Published online Sep 26, 2016. doi: 10.4330/wjc.v8.i9.520
Peer-review started: May 3, 2016
First decision: June 17, 2016
Revised: July 8, 2016
Accepted: July 20, 2016
Article in press: July 22, 2016
Published online: September 26, 2016
Processing time: 144 Days and 17 Hours
Myocardial infarction and sudden cardiac death are frequently the first manifestation of coronary artery disease. For this reason, screening of asymptomatic coronary atherosclerosis has become an attractive field of research in cardiovascular medicine. Necropsy studies have described histopathological changes associated with the development of acute coronary events. In this regard, thin-cap fibroatheroma has been identified as the main vulnerable coronary plaque feature. Hence, many imaging techniques, such as coronary computed tomography, cardiac magnetic resonance or positron emission tomography, have tried to detect noninvasively these histomorphological characteristics with different approaches.
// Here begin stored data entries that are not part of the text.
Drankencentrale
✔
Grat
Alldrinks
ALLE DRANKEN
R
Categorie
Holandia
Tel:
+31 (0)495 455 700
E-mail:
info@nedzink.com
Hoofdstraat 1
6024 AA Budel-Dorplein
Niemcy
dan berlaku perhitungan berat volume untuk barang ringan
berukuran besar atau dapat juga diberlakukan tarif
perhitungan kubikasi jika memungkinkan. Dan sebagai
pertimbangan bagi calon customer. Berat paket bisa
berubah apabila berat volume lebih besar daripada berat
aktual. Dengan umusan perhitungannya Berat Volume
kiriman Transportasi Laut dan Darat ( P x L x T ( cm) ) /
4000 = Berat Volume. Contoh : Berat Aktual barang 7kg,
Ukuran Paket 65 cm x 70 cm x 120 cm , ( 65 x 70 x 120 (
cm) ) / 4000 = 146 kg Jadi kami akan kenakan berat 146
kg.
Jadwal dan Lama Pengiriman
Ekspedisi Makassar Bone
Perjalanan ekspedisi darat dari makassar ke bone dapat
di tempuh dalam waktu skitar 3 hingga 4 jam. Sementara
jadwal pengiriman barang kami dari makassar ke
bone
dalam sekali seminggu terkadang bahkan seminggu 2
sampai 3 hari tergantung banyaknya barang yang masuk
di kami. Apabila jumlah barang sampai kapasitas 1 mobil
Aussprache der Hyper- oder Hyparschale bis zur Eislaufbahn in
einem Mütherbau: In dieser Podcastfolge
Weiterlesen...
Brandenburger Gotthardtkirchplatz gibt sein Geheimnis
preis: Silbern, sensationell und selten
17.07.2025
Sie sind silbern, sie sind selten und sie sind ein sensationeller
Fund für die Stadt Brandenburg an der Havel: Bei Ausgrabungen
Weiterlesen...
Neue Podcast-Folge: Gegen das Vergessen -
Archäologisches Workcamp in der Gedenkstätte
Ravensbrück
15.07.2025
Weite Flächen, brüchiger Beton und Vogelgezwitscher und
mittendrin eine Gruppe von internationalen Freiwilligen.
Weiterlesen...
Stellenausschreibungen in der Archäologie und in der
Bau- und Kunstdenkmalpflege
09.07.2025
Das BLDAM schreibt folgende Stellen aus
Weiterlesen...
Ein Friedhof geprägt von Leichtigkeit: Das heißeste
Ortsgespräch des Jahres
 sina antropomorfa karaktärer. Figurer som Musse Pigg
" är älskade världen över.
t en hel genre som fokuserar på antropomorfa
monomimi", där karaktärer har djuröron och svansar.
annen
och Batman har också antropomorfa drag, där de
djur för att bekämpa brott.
In this article, we review the role of these diagnostic tools in the detection of vulnerable coronary plaque with particular interest in their advantages and limitations as well as the clinical implications of the derived findings.
Core tip: Noninvasive diagnosis of vulnerable coronary plaque has become of major interest in preventive cardiology. Certain histological features have been related with an increased risk of plaque rupture. Coronary computed tomography has been largely used for this aim, and some lesion characteristics have been consistently associated with acute coronary syndrome in several studies. Moreover, a growing body of evidence suggests the potential role of cardiac magnetic resonance and positron emission tomography in high-risk lesion detection. These promising results should be put in perspective to select the high-risk population that may benefit the most from the use of coronary vulnerable plaque imaging screening.